> _The problem_
Provide again, from the entries below, every line from the one containing "your empties, as" through the one containing "for a full list of", exactly as written, and no other line.
*** Given information ***
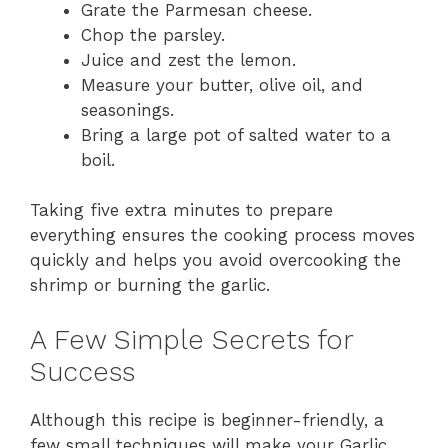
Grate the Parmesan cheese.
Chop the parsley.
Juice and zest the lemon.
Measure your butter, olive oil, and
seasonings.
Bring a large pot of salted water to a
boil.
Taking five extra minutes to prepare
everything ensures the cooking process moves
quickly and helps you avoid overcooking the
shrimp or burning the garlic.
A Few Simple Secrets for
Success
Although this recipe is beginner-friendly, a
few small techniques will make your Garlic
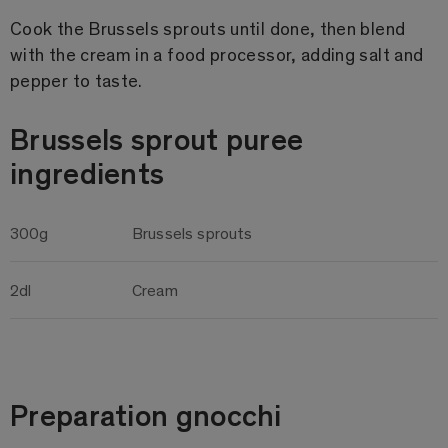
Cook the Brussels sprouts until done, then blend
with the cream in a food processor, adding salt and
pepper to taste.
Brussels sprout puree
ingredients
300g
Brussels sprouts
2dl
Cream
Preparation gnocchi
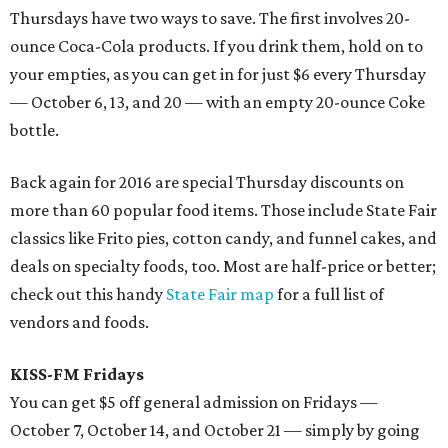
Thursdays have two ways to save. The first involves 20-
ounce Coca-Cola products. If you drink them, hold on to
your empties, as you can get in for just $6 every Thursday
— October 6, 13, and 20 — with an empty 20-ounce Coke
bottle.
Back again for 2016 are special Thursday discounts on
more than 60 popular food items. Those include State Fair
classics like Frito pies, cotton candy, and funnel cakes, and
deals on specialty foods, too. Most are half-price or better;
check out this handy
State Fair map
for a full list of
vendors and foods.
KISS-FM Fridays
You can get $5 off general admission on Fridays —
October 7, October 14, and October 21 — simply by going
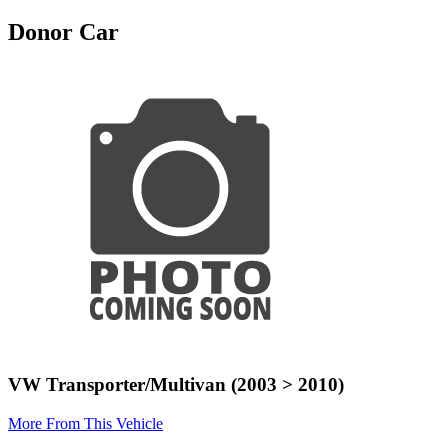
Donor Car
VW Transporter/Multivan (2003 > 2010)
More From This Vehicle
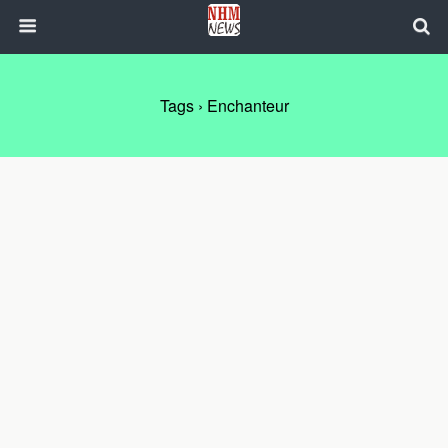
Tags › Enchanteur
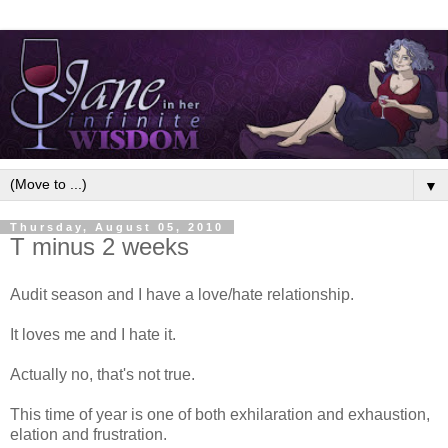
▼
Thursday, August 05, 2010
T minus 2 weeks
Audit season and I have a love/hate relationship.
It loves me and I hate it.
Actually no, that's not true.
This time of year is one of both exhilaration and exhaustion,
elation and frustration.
*** End of Given information ***
> _The completed task_
your empties, as you can get in for just $6 every Thursday
— October 6, 13, and 20 — with an empty 20-ounce Coke
bottle.
Back again for 2016 are special Thursday discounts on
more than 60 popular food items. Those include State Fair
classics like Frito pies, cotton candy, and funnel cakes, and
deals on specialty foods, too. Most are half-price or better;
check out this handy
State Fair map
for a full list of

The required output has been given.